黙したまま、ただ相手を見返すだけの王に、ウロがこてりと首を傾げる。
「どうしたの? ……ああ、そっか。タイムスリップって言葉はこの世界にはないんだっけ? ん? というより、概念自体ないのかな? この世界、過去にはかなり跳びにくいようになってるもんね。しかも今は誰かさんのせいで事象固定されちゃってるから、ほとんど不可能かも」
ウロは世間話でもするような調子で話を続けているが、耳に馴染みのない内容に王は困惑していた。勿論王はその困惑を表に出すような真似はしなかったが、それでもウロには王の心情が手に取るように判ったのだろう。彼は王に向かって、愛想の良い笑顔を差し出してきた。
「そんなに困らないでよ。別に僕、今のところ君に危害を加えようなんて思ってないからさぁ。なんなら一緒にお茶でも飲む?」
そう言ったウロだったが、当然ながら銀の王からの反応はなく、彼はやれやれという風に肩を竦めて見せた。

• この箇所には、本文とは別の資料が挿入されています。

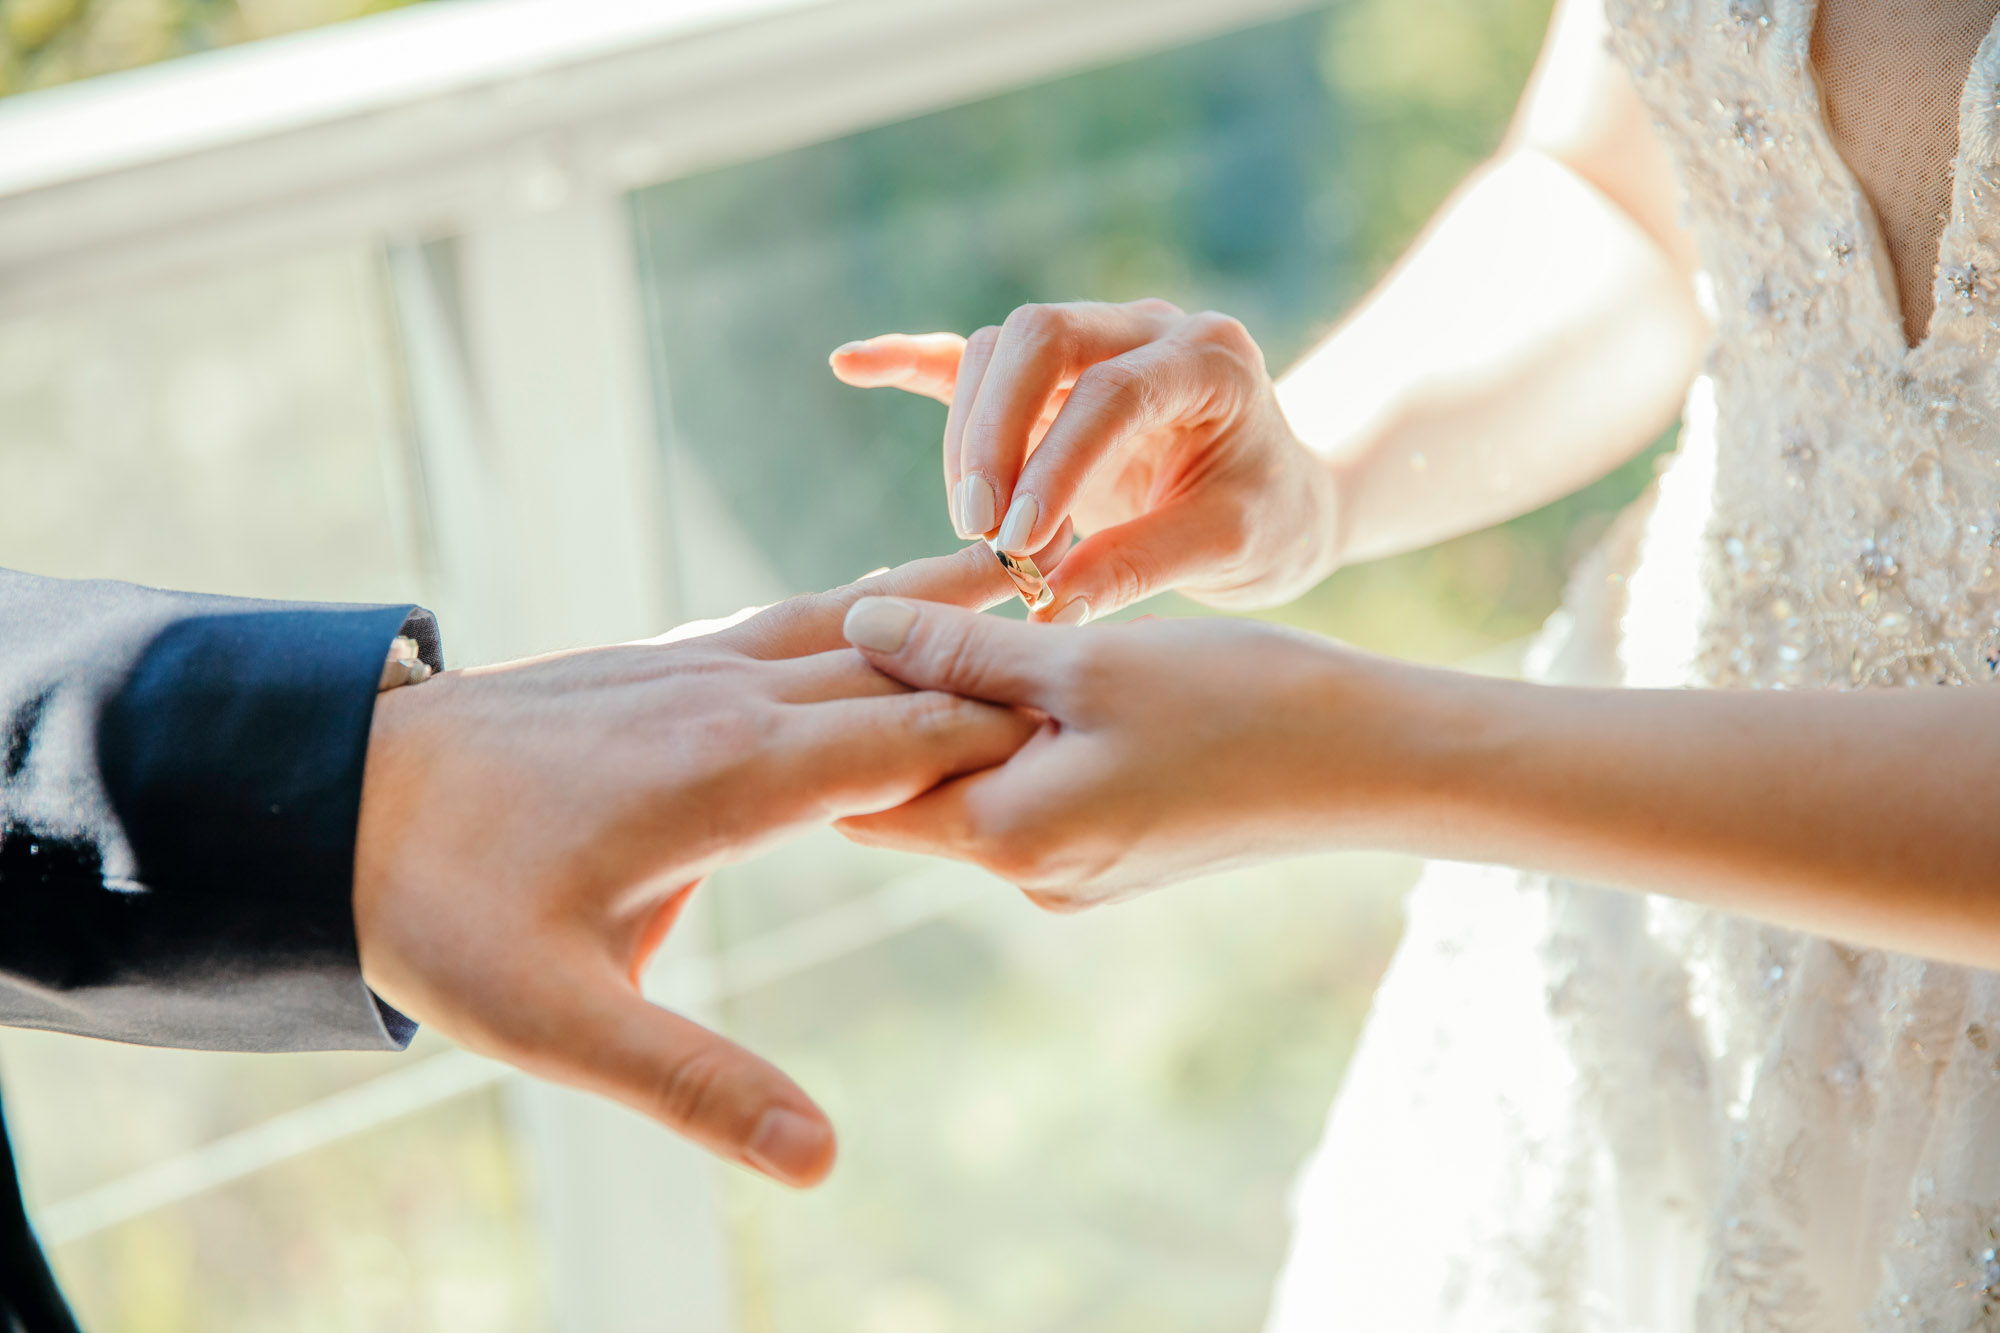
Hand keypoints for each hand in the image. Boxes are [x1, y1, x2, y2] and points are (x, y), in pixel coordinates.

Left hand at [351, 547, 1038, 1187]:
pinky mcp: (656, 659)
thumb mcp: (562, 1021)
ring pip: (842, 622)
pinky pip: (785, 620)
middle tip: (1099, 659)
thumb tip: (818, 1158)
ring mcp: (689, 666)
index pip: (908, 744)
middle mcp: (725, 700)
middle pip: (894, 673)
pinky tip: (870, 606)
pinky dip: (855, 609)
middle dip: (992, 674)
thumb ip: (695, 1082)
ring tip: (1014, 577)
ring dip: (929, 608)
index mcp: (730, 777)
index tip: (1093, 741)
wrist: (328, 794)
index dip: (1003, 742)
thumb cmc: (445, 910)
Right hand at [830, 300, 1338, 622]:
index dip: (1056, 465)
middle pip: (1038, 337)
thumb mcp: (1230, 549)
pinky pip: (969, 358)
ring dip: (972, 441)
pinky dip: (911, 362)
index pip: (1112, 391)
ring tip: (982, 535)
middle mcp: (1145, 330)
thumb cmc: (1268, 521)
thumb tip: (1045, 608)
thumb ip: (1140, 566)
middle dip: (996, 436)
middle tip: (980, 532)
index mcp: (1207, 360)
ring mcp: (1091, 343)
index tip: (1019, 546)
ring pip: (997, 354)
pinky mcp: (1049, 381)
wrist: (1283, 501)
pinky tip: (851, 365)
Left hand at [833, 597, 1429, 908]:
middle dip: (900, 711)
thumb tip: (856, 629)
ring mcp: (1074, 874)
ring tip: (976, 630)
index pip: (863, 791)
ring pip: (976, 788)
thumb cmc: (1235, 703)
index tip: (840, 634)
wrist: (1368, 761)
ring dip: (966, 717)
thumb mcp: (1084, 662)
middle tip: (907, 613)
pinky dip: (1022, 737)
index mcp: (1009, 838)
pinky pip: (1033, 795)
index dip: (840, 714)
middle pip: (914, 792)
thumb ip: (960, 654)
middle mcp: (1030, 877)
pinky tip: (1046, 676)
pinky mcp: (1113, 856)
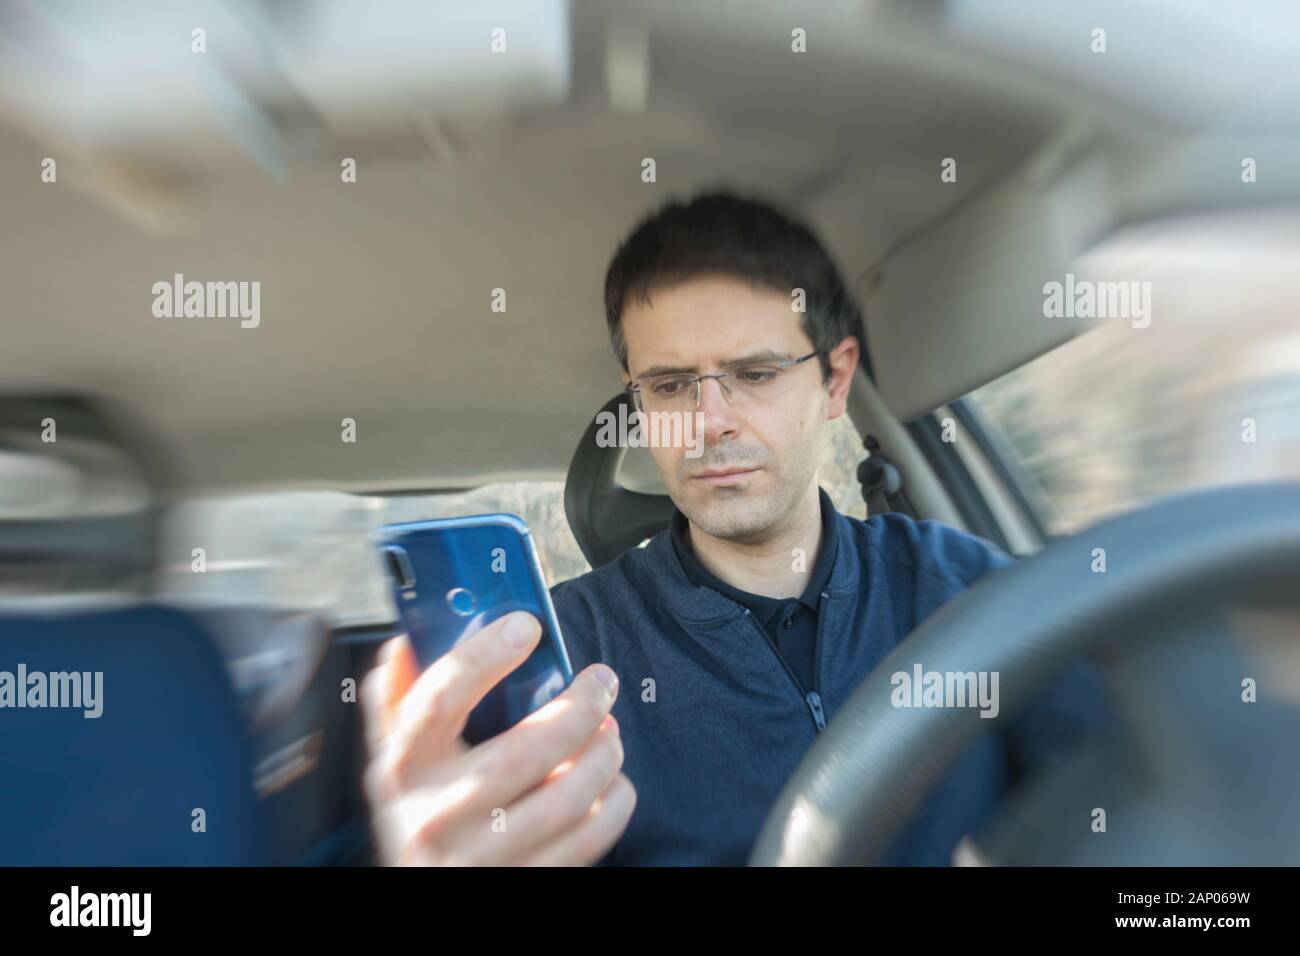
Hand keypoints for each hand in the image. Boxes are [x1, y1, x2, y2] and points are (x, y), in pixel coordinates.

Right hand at [361, 611, 635, 864]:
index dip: (484, 656)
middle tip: (601, 681)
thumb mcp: (394, 759)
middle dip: (579, 707)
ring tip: (609, 729)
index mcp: (404, 769)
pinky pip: (590, 837)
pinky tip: (610, 779)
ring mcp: (484, 856)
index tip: (526, 626)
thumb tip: (403, 644)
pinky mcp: (527, 879)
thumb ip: (397, 701)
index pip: (439, 701)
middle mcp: (438, 815)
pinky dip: (615, 799)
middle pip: (524, 751)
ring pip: (567, 797)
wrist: (423, 891)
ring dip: (604, 752)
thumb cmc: (420, 811)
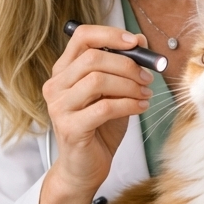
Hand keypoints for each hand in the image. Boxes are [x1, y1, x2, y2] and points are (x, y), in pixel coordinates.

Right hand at [42, 23, 153, 197]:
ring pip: (97, 80)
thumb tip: (141, 41)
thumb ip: (122, 67)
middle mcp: (56, 85)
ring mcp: (59, 106)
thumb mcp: (113, 93)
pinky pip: (104, 107)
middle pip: (93, 58)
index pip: (82, 37)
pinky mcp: (70, 127)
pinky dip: (129, 104)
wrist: (84, 169)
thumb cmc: (98, 129)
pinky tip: (140, 108)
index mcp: (64, 71)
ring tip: (144, 94)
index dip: (110, 34)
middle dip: (127, 64)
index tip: (136, 42)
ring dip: (129, 85)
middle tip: (147, 77)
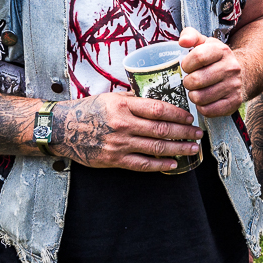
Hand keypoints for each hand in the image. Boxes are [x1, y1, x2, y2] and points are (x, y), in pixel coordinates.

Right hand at [58, 92, 202, 171]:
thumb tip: (156, 99)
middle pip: (162, 129)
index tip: (189, 117)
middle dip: (184, 132)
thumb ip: (133, 99)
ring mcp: (120, 144)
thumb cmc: (87, 110)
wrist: (63, 129)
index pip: (158, 109)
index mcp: (124, 105)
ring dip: (178, 148)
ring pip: (156, 147)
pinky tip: (173, 163)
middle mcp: (123, 124)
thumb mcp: (110, 97)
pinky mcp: (114, 160)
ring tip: (193, 148)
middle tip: (198, 133)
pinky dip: (160, 165)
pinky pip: (142, 164)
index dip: (178, 113)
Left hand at [179, 27, 245, 116]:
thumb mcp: (204, 43)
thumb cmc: (215, 59)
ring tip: (197, 90)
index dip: (186, 64)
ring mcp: (234, 86)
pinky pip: (208, 110)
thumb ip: (190, 36)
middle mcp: (231, 67)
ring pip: (200, 97)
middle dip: (187, 82)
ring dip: (193, 95)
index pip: (197, 56)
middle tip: (190, 81)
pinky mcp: (234, 102)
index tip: (187, 67)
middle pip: (196, 80)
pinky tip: (204, 100)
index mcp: (222, 50)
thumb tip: (182, 42)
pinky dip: (202, 107)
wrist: (241, 74)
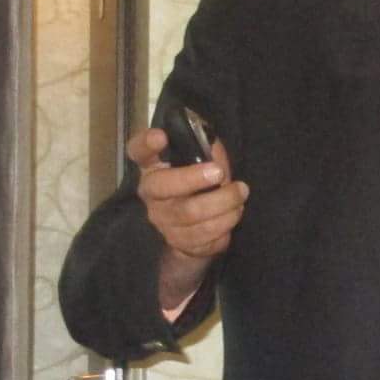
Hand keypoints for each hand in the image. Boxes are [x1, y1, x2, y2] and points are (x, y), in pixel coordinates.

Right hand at [128, 125, 246, 309]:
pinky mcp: (179, 243)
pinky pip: (205, 235)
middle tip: (219, 173)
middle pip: (162, 186)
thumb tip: (214, 145)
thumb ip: (207, 150)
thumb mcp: (204, 163)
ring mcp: (163, 221)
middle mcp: (152, 195)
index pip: (139, 152)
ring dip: (223, 202)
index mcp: (154, 168)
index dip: (146, 144)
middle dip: (194, 178)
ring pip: (190, 214)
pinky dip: (226, 223)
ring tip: (240, 193)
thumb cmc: (201, 187)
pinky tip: (234, 213)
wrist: (196, 232)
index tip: (161, 136)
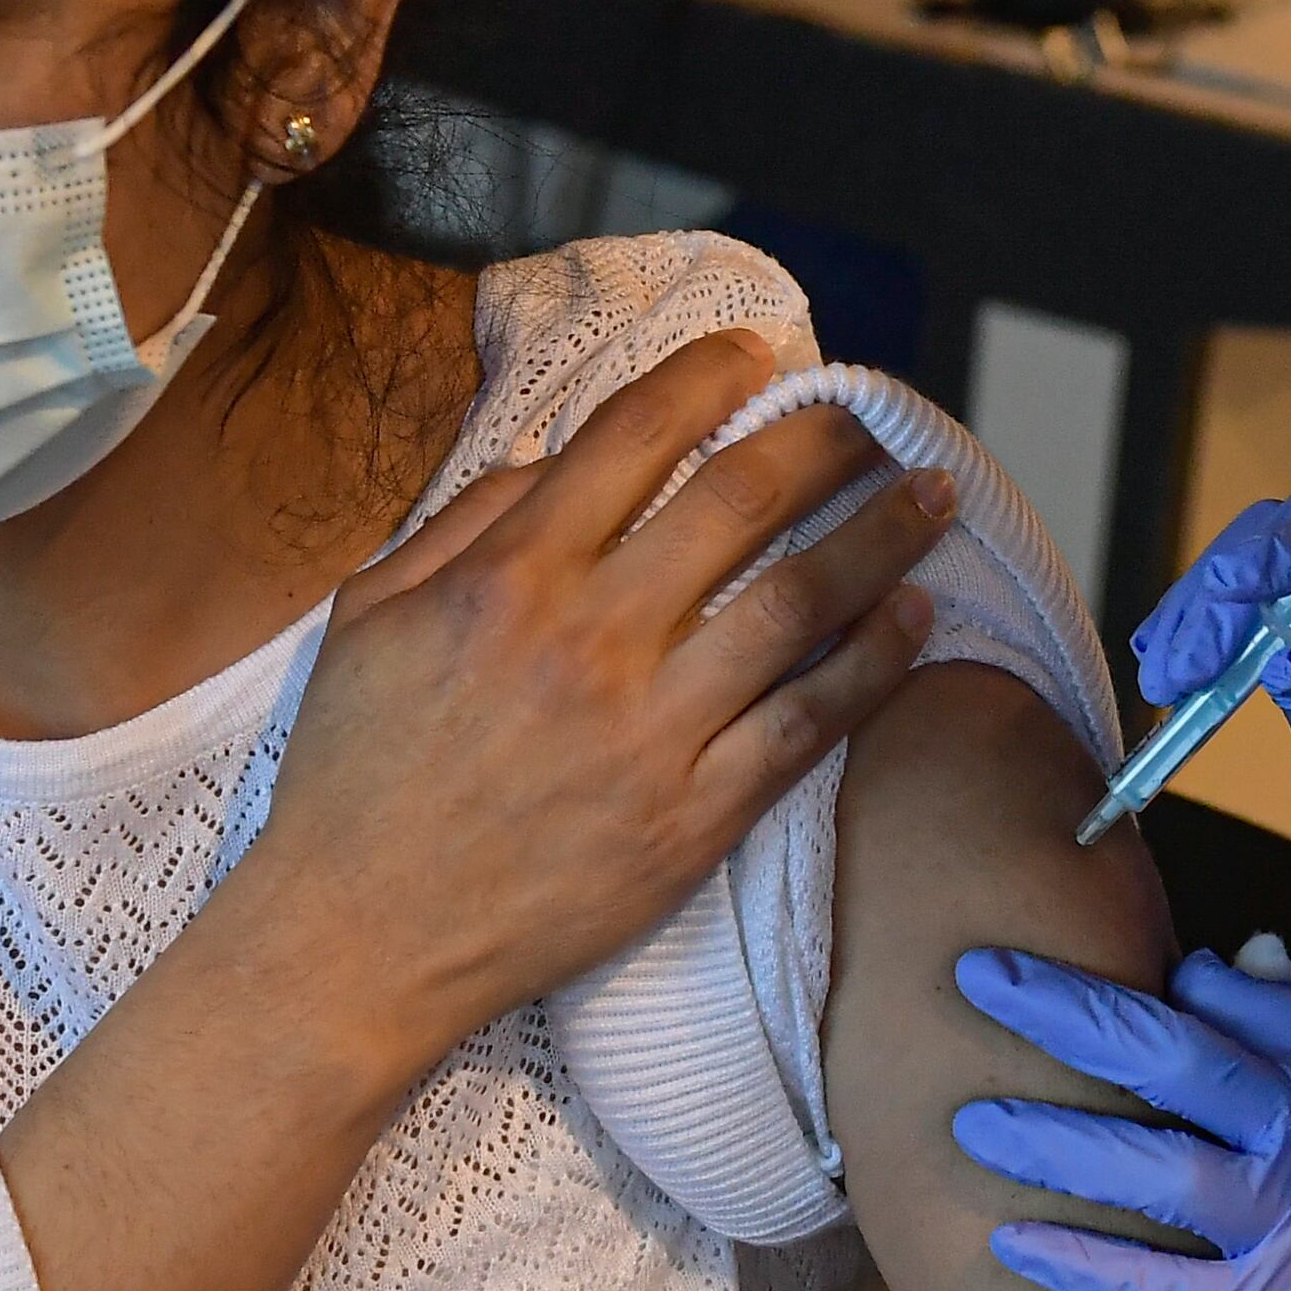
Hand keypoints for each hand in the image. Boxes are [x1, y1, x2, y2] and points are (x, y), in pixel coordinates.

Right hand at [259, 331, 951, 1054]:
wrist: (362, 936)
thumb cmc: (357, 773)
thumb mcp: (370, 616)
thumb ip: (466, 523)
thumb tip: (556, 457)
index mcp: (510, 577)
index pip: (635, 436)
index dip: (711, 377)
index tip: (761, 355)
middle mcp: (591, 638)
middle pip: (744, 499)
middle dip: (828, 439)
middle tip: (877, 417)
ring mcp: (651, 731)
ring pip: (799, 600)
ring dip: (881, 535)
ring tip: (934, 496)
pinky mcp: (693, 818)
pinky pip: (808, 723)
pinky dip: (873, 662)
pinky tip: (912, 618)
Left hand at [950, 948, 1290, 1290]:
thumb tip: (1235, 969)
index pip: (1221, 997)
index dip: (1162, 987)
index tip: (1130, 990)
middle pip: (1157, 1051)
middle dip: (1058, 1006)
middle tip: (977, 973)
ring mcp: (1279, 1224)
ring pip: (1138, 1164)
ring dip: (1045, 1137)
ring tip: (970, 1118)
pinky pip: (1152, 1286)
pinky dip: (1079, 1263)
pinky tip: (1011, 1240)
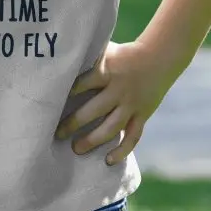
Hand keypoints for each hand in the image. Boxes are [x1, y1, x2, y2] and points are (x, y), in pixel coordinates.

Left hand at [55, 40, 172, 164]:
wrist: (159, 56)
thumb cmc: (124, 54)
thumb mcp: (106, 50)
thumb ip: (89, 58)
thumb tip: (64, 60)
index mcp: (107, 70)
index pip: (82, 83)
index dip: (67, 94)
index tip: (51, 105)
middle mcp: (119, 89)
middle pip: (94, 109)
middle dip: (74, 122)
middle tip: (57, 134)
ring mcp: (132, 104)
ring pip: (112, 126)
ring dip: (93, 139)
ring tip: (76, 149)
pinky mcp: (143, 115)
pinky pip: (133, 136)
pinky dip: (122, 150)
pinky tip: (108, 160)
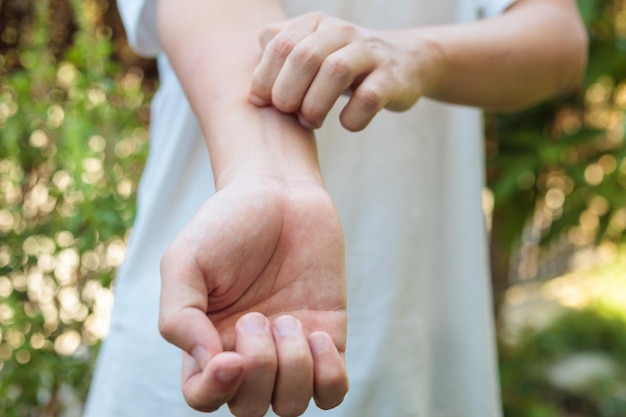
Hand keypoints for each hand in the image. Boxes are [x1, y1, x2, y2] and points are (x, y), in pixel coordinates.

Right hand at [159, 177, 347, 416]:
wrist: (280, 194)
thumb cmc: (227, 224)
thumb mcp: (184, 260)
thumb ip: (178, 316)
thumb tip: (208, 365)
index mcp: (207, 342)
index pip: (203, 397)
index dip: (215, 391)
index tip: (230, 357)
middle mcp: (248, 354)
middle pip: (249, 408)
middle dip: (259, 368)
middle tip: (258, 316)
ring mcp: (289, 350)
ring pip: (291, 405)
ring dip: (292, 368)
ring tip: (288, 320)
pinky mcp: (326, 339)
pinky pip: (332, 391)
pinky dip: (327, 375)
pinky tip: (317, 333)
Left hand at [249, 13, 441, 130]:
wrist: (403, 63)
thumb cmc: (341, 66)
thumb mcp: (309, 54)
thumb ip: (278, 61)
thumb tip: (254, 92)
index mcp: (315, 24)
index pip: (279, 44)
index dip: (264, 78)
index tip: (262, 102)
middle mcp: (342, 32)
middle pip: (305, 56)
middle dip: (288, 92)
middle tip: (287, 113)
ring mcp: (370, 54)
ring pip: (336, 71)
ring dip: (315, 105)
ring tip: (311, 121)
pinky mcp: (392, 79)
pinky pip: (368, 98)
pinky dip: (352, 117)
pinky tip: (346, 123)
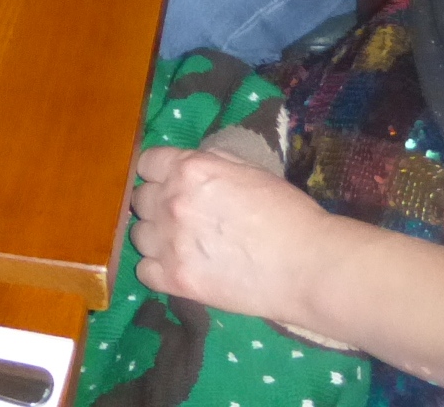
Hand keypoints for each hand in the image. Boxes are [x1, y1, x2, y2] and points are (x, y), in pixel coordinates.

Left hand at [129, 143, 342, 331]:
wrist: (306, 265)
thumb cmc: (287, 213)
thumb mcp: (248, 170)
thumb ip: (210, 163)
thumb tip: (189, 165)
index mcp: (191, 169)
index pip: (147, 162)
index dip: (157, 173)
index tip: (167, 183)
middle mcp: (172, 201)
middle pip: (139, 198)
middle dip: (156, 204)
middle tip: (180, 217)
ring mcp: (170, 243)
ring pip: (137, 235)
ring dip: (155, 237)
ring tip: (180, 245)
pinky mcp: (175, 280)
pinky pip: (143, 271)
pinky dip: (156, 269)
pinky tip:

「もしかして、僕が一体どの時点の僕だか判らなくて気になっちゃってる? それなら安心して良いよ。僕はちゃーんと、君が視ようとした時間軸の僕だから。そうだなぁ、多分こういう状態になるのって十年後くらいだと思うから……。うん、今の君からしたら、僕は十年くらい前の僕ってことになるかな」
そう言ったウロに対し、王はやはり何の反応も見せない。だが、その内心は穏やかではなかった。